Saved entries

--- --- ---

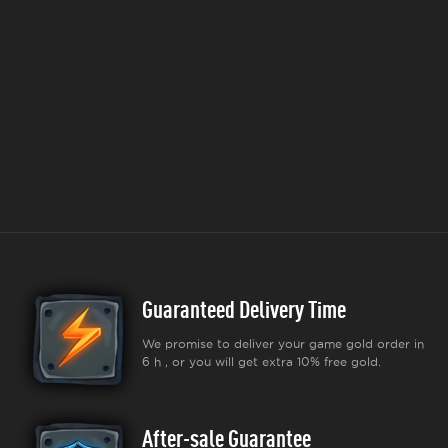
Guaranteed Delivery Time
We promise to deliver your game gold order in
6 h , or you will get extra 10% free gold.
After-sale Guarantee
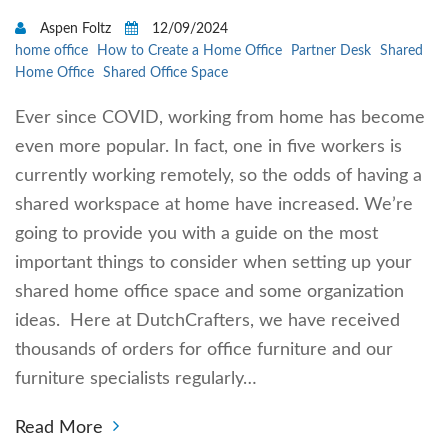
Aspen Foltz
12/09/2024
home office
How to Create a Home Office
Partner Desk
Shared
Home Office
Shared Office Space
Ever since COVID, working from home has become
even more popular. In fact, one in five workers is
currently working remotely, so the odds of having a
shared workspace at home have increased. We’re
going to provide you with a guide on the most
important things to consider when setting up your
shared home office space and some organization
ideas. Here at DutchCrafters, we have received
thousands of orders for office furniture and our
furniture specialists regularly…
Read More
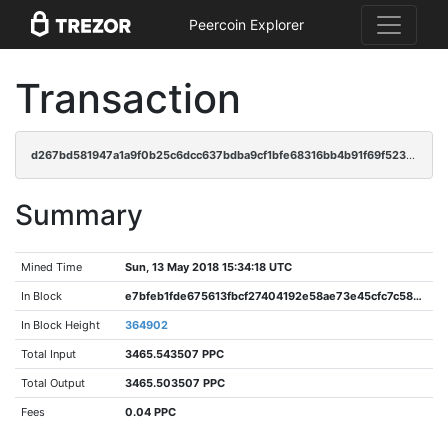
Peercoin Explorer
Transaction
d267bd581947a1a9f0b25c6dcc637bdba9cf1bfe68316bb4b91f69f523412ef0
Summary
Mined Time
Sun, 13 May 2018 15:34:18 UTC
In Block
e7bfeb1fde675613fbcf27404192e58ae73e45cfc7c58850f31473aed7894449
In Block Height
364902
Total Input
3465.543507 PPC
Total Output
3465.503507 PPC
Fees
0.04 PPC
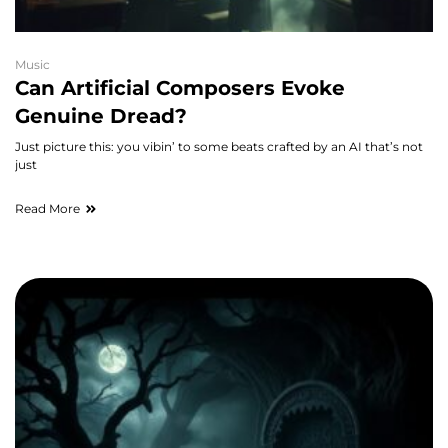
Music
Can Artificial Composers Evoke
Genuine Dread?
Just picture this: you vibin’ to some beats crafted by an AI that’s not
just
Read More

--- --- ---

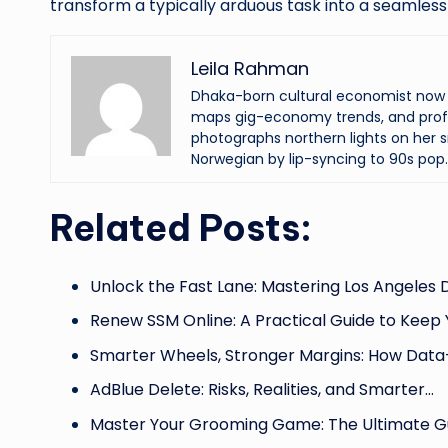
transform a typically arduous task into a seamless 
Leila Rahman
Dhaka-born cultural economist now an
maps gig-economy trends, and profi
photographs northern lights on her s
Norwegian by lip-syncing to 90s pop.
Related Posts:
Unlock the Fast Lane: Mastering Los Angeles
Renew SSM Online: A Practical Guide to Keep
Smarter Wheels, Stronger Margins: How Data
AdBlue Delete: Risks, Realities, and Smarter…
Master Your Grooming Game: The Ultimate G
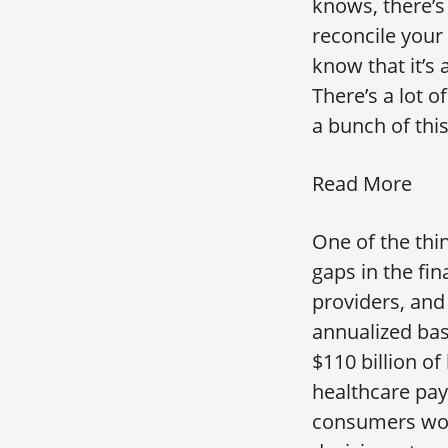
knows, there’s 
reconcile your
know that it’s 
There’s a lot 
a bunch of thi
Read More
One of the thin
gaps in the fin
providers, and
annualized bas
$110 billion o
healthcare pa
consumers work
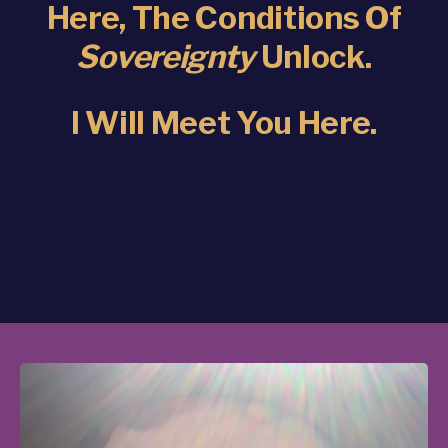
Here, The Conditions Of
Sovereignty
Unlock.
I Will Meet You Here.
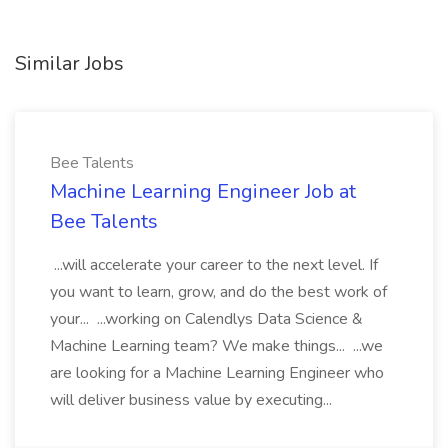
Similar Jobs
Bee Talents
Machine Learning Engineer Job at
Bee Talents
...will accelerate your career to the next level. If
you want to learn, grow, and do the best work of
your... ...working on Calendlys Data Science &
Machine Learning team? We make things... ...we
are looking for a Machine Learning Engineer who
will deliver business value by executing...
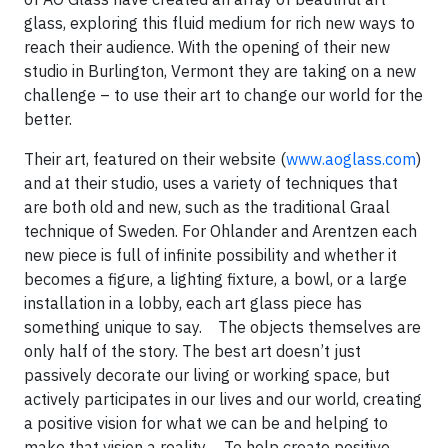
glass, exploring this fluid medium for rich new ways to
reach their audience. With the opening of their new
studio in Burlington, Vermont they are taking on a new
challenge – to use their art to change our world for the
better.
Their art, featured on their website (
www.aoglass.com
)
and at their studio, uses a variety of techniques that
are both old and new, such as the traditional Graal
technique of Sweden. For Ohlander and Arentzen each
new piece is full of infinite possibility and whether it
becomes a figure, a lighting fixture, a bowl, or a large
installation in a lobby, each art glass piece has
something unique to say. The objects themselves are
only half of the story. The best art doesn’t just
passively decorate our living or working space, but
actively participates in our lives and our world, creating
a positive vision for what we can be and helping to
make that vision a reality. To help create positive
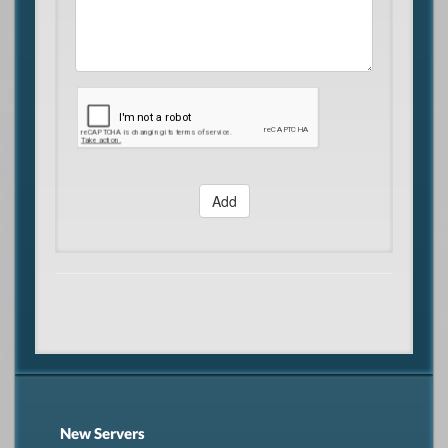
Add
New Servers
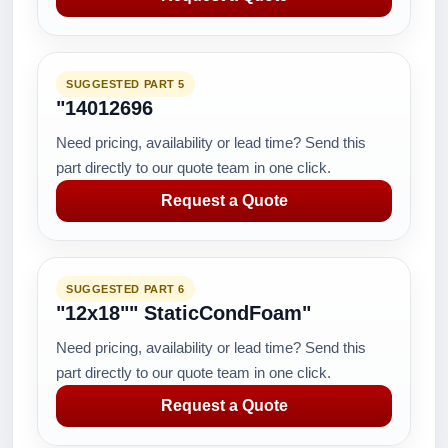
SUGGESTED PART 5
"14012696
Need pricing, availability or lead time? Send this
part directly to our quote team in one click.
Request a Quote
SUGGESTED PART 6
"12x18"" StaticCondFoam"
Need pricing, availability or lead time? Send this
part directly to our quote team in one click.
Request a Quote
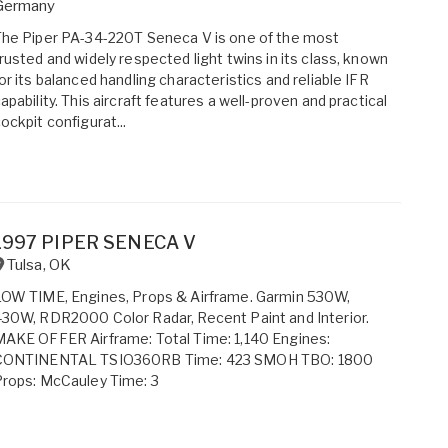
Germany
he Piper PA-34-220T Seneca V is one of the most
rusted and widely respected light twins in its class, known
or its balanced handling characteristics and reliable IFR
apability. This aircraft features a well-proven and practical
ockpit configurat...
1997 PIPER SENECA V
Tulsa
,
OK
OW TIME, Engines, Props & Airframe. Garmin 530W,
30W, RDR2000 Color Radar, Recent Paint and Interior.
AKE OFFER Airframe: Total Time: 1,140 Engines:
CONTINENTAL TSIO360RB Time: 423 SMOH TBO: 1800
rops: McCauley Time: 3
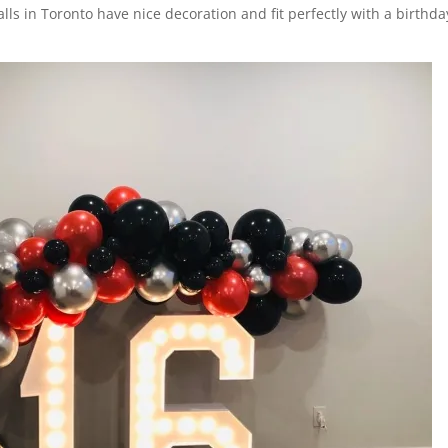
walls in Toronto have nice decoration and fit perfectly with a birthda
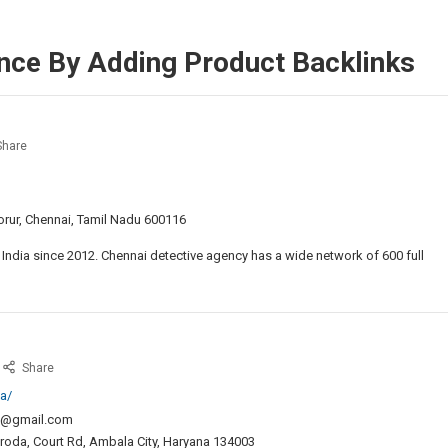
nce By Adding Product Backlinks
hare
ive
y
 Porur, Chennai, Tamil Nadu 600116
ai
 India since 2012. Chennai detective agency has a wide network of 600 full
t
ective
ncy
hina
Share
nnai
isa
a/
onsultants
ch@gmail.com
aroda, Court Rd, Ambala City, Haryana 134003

--- --- ---

*Work to complete:*
In the listing, starting with the line containing "Here, The Conditions Of" and going on through the line containing "will deliver business value by executing...", replace "Machine Learning Engineer" with "Data Engineer" and leave everything else unchanged. Return only those lines, without the pictures.

*Response below:*
Here, The Conditions Of
Sovereignty
Unlock.
I Will Meet You Here.
Similar Jobs
Bee Talents
Data Engineer Job at
Bee Talents
...will accelerate your career to the next level. If
you want to learn, grow, and do the best work of
your... ...working on Calendlys Data Science &
Machine Learning team? We make things... ...we
are looking for a Data Engineer who
will deliver business value by executing...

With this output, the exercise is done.